The electron configuration of boron is 1s2 2s2 2p1, with the two electrons in s-orbitals and one electron in p-orbital suggest the monovalent state but it never exhibits +1 oxidation number, only shows +3 state of the chemical element. The chemistry of the first member of the boron family is naturally influenced by the small size and high ionization energy and the compounds will be essentially covalent chemical bonding with the oxidation state III. The formation of B+3 ion appears unlikely for two main reasons, the ionization energy for the formation of B+3 ion would be very large, and small ion has highly polarizing properties. Due to the presence of three bond pairs, the compounds of boron function as a Lewis acid by accepting electron pairs from the Lewis base.

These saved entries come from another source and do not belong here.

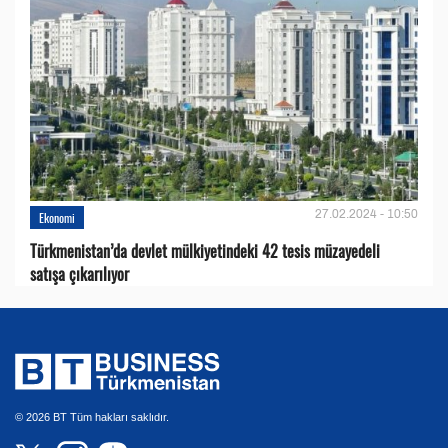
27.02.2024 - 10:50
Ekonomi
Türkmenistan’da devlet mülkiyetindeki 42 tesis müzayedeli
satışa çıkarılıyor
© 2026 BT Tüm hakları saklıdır.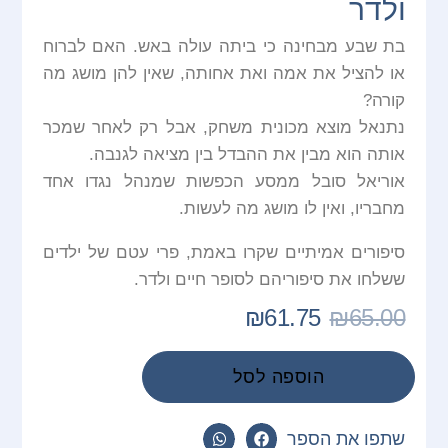
ולדר
בת שבע מבחינה כי ביתה עולה באש. האם לברוח
או להציל את אמה ואת אחותה, שאין להן מושג מה
קורה?
נתנאל מוצא מכונית משחק, אבל רק לאחר שמכר
אותה הוא מבין את ההבדל בין מציאה לגנבה.
אוריאל סובל ממסע הכפשות שמנהל נגדו אחד
מחבריו, ואין לו מושג מה לעשות.
סיפורים אמיתיים שקרו באמת, פרי עטם של ילדים
ששלחו את סיפוריהם לסופר חיים ולדר.
₪
61.75
₪
65.00
הוספה לסל
שתפו את הספר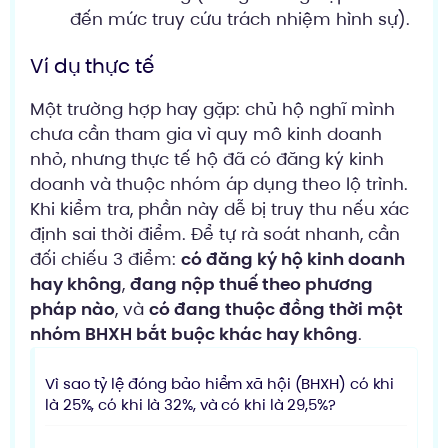
đến mức truy cứu trách nhiệm hình sự).
Ví dụ thực tế
Một trường hợp hay gặp: chủ hộ nghĩ mình
chưa cần tham gia vì quy mô kinh doanh
nhỏ, nhưng thực tế hộ đã có đăng ký kinh
doanh và thuộc nhóm áp dụng theo lộ trình.
Khi kiểm tra, phần này dễ bị truy thu nếu xác
định sai thời điểm. Để tự rà soát nhanh, cần
đối chiếu 3 điểm:
có đăng ký hộ kinh doanh
hay không
,
đang nộp thuế theo phương
pháp nào
, và
có đang thuộc đồng thời một
nhóm BHXH bắt buộc khác hay không
.
Vì sao tỷ lệ đóng bảo hiểm xã hội (BHXH) có khi
là 25%, có khi là 32%, và có khi là 29,5%?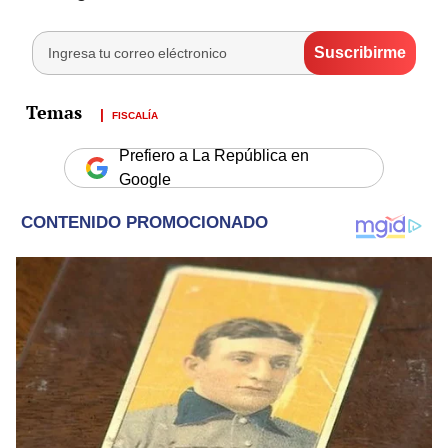
FISCALÍA
Prefiero a La República en
Google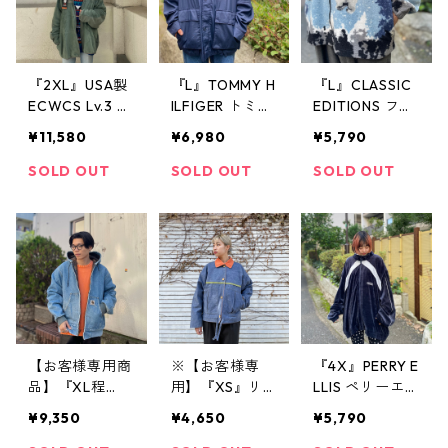
ージ
『2XL』USA製
『L』TOMMY H
『L』CLASSIC
ECWCS Lv.3 エ
ILFIGER トミー
EDITIONS フリ
クワックス フ
ヒルフィガー
ース ジャケッ
¥11,580
¥6,980
¥5,790
リースジャケッ
ナイロン ジャ
ト 白くま 古着
ト フリース カ
ケット カバー
古着屋 高円寺
SOLD OUT
SOLD OUT
SOLD OUT
ーキ 古着 古着
オール風 紺 古
ビンテージ
屋 高円寺 ビン
着 古着屋 高円
テージ
寺 ビンテージ
【お客様専用商
※【お客様専
『4X』PERRY E
品】『XL程
用】『XS』リ
LLIS ペリーエリ
度』Carhartt
バーシブル コ
ス ベロア ジャ
¥9,350
¥4,650
¥5,790
カーハート ア
ットン ジャケ
ケット トラッ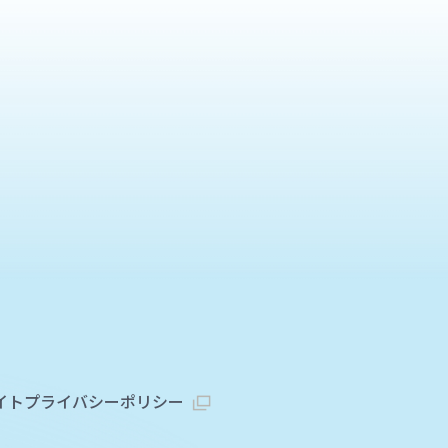
イト
プライバシーポリシー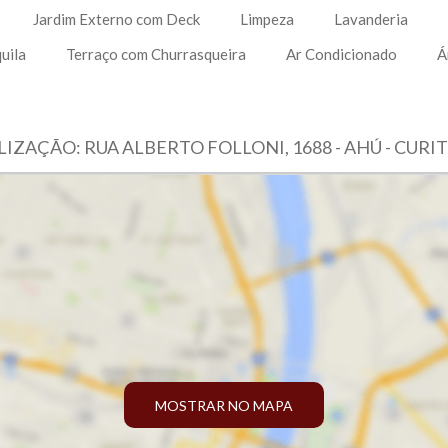
Jardim Externo com Deck
Limpeza
Lavanderia
uila
Terraço com Churrasqueira
Ar Condicionado
Á
IZAÇÃO: RUA ALBERTO FOLLONI, 1688 - AHÚ - CURI
MOSTRAR NO MAPA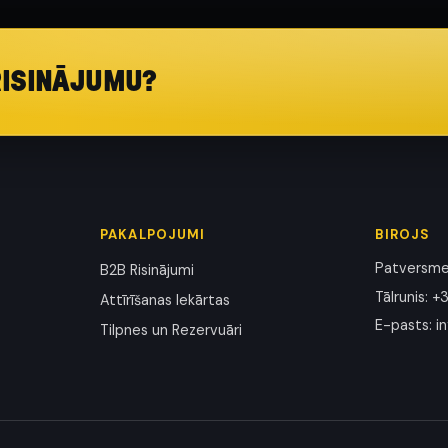
RISINĀJUMU?
PAKALPOJUMI
BIROJS
Patversmes
B2B Risinājumi
Tālrunis
:
+3
Attīrīšanas Iekārtas
E-pasts
:
i
Tilpnes un Rezervuāri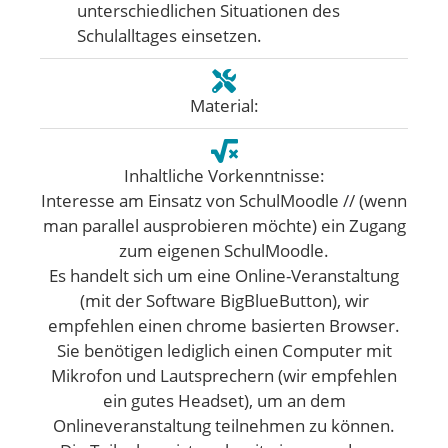
unterschiedlichen Situationen des
Schulalltages einsetzen.
Material:
Inhaltliche Vorkenntnisse:
Interesse am Einsatz von SchulMoodle // (wenn
man parallel ausprobieren möchte) ein Zugang
zum eigenen SchulMoodle.
Es handelt sich um eine Online-Veranstaltung
(mit der Software BigBlueButton), wir
empfehlen einen chrome basierten Browser.
Sie benötigen lediglich einen Computer mit
Mikrofon und Lautsprechern (wir empfehlen
ein gutes Headset), um an dem
Onlineveranstaltung teilnehmen zu können.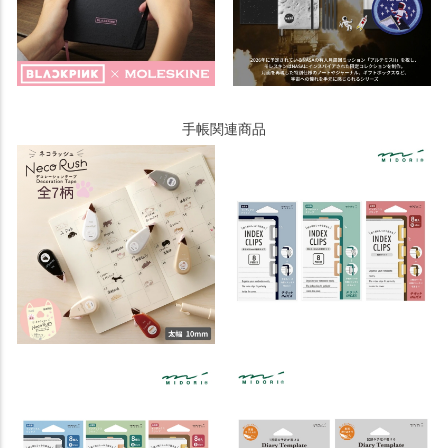
手帳関連商品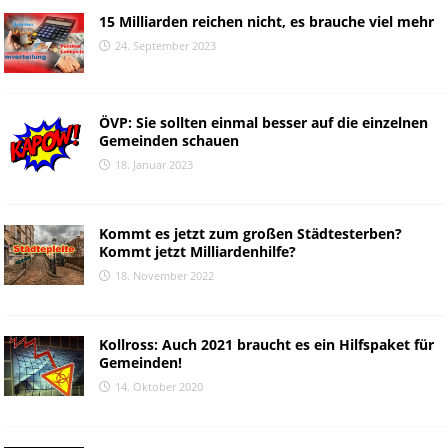
15 Milliarden reichen nicht, es brauche viel mehr
24. September 2023
ÖVP: Sie sollten einmal besser auf die einzelnen
Gemeinden schauen
18. Januar 2023
Kommt es jetzt zum großen Städtesterben?
Kommt jetzt Milliardenhilfe?
18. November 2022
Kollross: Auch 2021 braucht es ein Hilfspaket für
Gemeinden!
14. Oktober 2020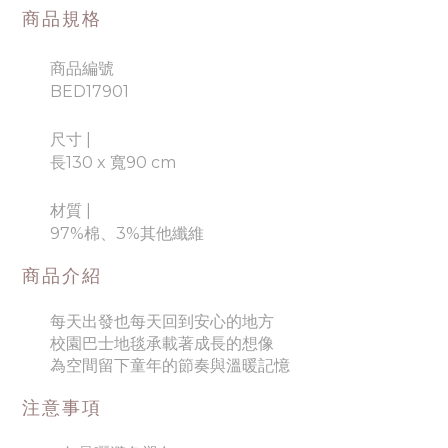
商品規格
商品編號
BED17901
尺寸 |
長130 x 寬90 cm
材質
|
97%棉、3%其他纖維
商品介紹
每天出發也每天回到安心的地方
校園巴士地毯承載著成長的想像
為空間留下童年的節奏與溫暖記憶
注意事項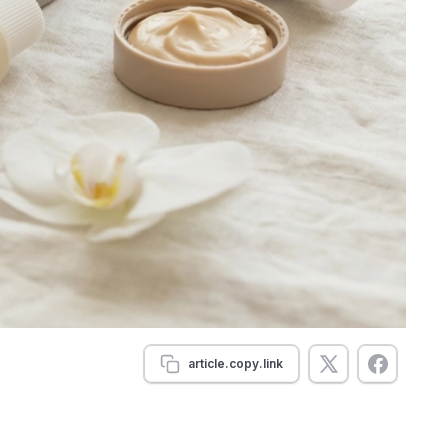
article.copy.link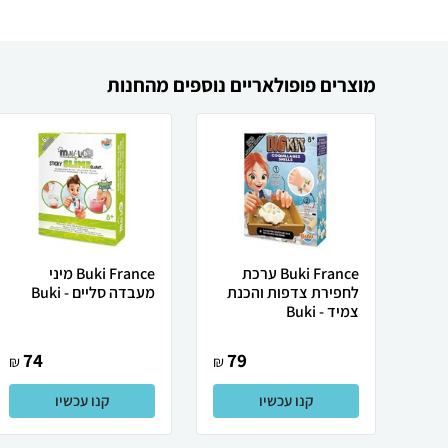
מוצרים פופולאריים נוספים מהחנות
Buki France ערכת
Buki France מיני
לחפירת צדפות והכנת
מעבדה סליים - Buki
צמיד - Buki
74
79
₪
₪
קנו עכשיו
קנו עכשיו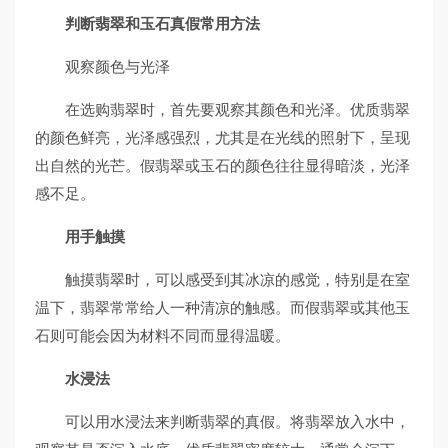
判断翡翠和玉石真假常用方法
观察颜色与光泽
在选购翡翠时，首先要观察其颜色和光泽。优质翡翠
的颜色鲜亮，光泽感强烈，尤其是在光线的照射下，呈现
出自然的光芒。假翡翠或玉石的颜色往往显得暗淡，光泽
感不足。
用手触摸
触摸翡翠时，可以感受到其冰凉的感觉，特别是在室
温下，翡翠常常给人一种清凉的触感。而假翡翠或其他玉
石则可能会因为材料不同而显得温暖。
水浸法
可以用水浸法来判断翡翠的真假。将翡翠放入水中，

The electron deficiency defines the unique characteristics of boron to form Pi-bonds with elements like chlorine, fluorine, etc. In BH3, BCl3, or BF3, the element attains noble gas configuration through dimerization of the molecule. Due to its small size, the boron atom can readily form a stable lattice with metal atoms (interstitial alloy), chain species, and three-dimension networks. Depending upon the individual structure and chemical reactivity, the principal boron compounds may be classified into, hydrides and their derivatives (carboranes and polyhedral borane metal complexes), halides, oxygen compounds including polyborates, borosilicates, metal borides, nitrogen, and organoboron compounds in learning chemistry.